Will is, however, so close to being completely
unhinged by the horror of the situation that the alpha male monster
(identified by the large upper-case “A” on its sweat shirt, making one
think queasily of Nathaniel Hawthorn) is able to talk him into agenting
them as the opening act for Celine Dion's Kazakhstan Tour.
Fortunately, Will's ex-wife shows up just as the
monster named Theodore is about to squirm its way into Will's bed. She
has a kid with her who doesn't look at all like the kid in his
hallucinations, so you know they're real, but she wants them all to go
to Vermont, for cryin' out loud, which is where all these woodland
creatures come from in the first place.
Will stalls the Vermont trip by negotiating with a
record producer who is also a morgue clerk in “Men in Black” and
a video store owner in “Men in Black II,” thereby proving that
space-time is full of wormholes, or string, or something.
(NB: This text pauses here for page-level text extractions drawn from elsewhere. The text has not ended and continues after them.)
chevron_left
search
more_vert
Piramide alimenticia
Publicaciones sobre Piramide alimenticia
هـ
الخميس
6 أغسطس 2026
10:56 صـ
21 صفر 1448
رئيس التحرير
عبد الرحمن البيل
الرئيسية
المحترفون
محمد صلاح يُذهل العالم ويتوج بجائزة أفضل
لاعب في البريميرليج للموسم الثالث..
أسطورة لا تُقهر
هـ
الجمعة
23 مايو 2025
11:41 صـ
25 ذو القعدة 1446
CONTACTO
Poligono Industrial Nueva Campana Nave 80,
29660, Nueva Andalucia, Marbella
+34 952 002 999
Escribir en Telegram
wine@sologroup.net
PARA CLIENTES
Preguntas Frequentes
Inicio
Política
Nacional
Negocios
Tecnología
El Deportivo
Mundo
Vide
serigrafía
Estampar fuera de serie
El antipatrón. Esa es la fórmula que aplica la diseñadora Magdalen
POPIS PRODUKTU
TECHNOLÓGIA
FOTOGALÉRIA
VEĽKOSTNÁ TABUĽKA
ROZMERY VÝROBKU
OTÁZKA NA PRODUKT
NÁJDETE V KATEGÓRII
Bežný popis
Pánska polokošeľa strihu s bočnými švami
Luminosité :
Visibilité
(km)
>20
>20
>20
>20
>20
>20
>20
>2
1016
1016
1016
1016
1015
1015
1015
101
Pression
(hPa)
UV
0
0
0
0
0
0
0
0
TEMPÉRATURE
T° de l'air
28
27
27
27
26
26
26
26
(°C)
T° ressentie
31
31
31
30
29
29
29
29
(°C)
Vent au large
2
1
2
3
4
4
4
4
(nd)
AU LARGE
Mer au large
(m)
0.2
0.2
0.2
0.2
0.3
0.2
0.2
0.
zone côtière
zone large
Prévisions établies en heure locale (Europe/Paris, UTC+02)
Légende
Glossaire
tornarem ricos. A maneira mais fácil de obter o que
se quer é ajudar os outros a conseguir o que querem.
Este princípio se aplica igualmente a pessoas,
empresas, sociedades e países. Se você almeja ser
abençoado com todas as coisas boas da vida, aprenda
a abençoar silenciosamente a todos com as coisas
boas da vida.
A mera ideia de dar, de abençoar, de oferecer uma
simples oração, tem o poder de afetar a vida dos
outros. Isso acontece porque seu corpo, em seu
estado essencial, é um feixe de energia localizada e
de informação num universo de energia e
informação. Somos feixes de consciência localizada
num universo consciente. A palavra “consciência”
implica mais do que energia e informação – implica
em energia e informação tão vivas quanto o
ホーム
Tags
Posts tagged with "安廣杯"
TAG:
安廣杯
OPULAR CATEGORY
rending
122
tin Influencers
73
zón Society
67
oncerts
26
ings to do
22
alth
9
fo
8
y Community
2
The producer, named J. Worthington Foulfellow and
played by a bald fox, bribes the monster trio into leaving Will by
singing “Hi-diddle-de-dee, a rock star's life for me!” and inviting
them to Pleasure Island, where they meet Lampwick and Pinocchio and get
wasted on Moxie shots and some really fine Miná de Veracruz cigars.
The trio wakes up with a collective hangover the
size of Cleveland, which is why they can't tolerate sunlight, and sell
their souls back to Will for a fistful of Alka-Seltzer and some dark
glasses. “Honest John” Foulfellow is bribed to give up the trio with a
Rogaine therapy gift certificate, and all the good guys end up at
Middlebury College, teaching Screenwriting 101 and spending their
afternoons gathering hazelnuts in the thickets and drinking macchiatos
at the Moldy Monk.
By the time I left the multiplex I had no clear idea
of what I had seen; I ran into the same friends, who said I had
obviously slept through both movies and couldn't be trusted to pass
judgment on any matters artistic, and I said, yawning cleverly, that
their mother wore army boots.
Of course all of us are going to meet again at
Christmas dinner and start the whole donnybrook up again, and I'm sure
you will too; but it's a tradition, and we couldn't get through
the Solstice without it.
So, Happy Christmas to all, and to all a clean fight.